=== INPUT ===
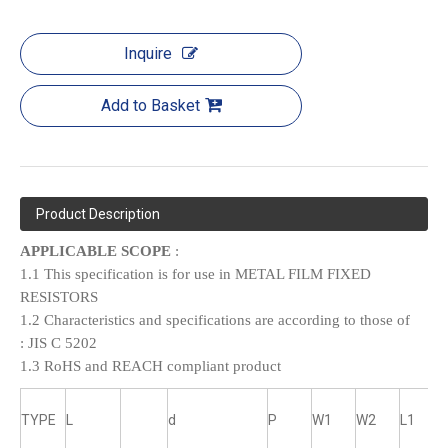
Inquire
Add to Basket
Product Description
APPLICABLE SCOPE
:
1.1 This specification is for use in METAL FILM FIXED
RESISTORS
1.2 Characteristics and specifications are according to those of
:
JIS C 5202
1.3 RoHS and REACH compliant product
TYPE
L
d
P
W1
W2
L1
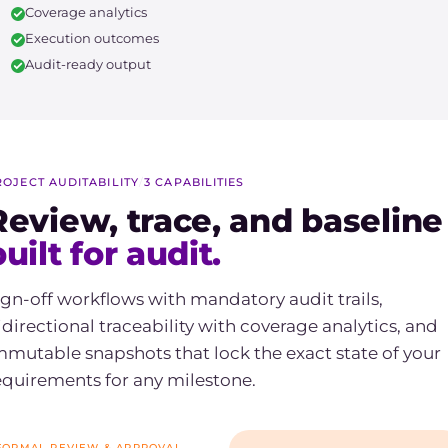
Coverage analytics
Execution outcomes
Audit-ready output
ROJECT AUDITABILITY
/
3 CAPABILITIES
Review, trace, and baseline
uilt for audit.
ign-off workflows with mandatory audit trails,
idirectional traceability with coverage analytics, and
mmutable snapshots that lock the exact state of your
equirements for any milestone.
FORMAL REVIEW & APPROVAL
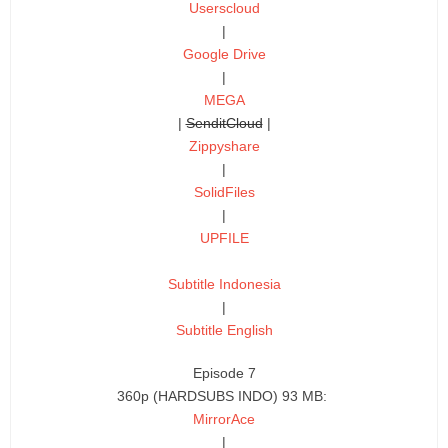
Userscloud
|
Google Drive
|
MEGA
|
SenditCloud
|
Zippyshare
|
SolidFiles
|
UPFILE
Subtitle Indonesia
|
Subtitle English
Episode 7
360p (HARDSUBS INDO) 93 MB:
MirrorAce
|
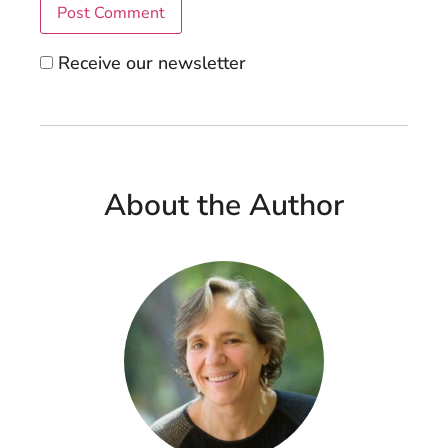
Receive our newsletter
About the Author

=== TASK PROMPT ===
Take the material above from its first line through the line holding "uilt for audit." and set it down exactly, without the pictures.

=== TASK SOLUTION ===
Inquire
Add to Basket
Product Description
APPLICABLE SCOPE
:
1.1 This specification is for use in METAL FILM FIXED
RESISTORS
1.2 Characteristics and specifications are according to those of
:
JIS C 5202
1.3 RoHS and REACH compliant product
TYPE
L
d
P
W1
W2
L1
Coverage analytics
Execution outcomes
Audit-ready output
ROJECT AUDITABILITY
/
3 CAPABILITIES
Review, trace, and baseline
uilt for audit.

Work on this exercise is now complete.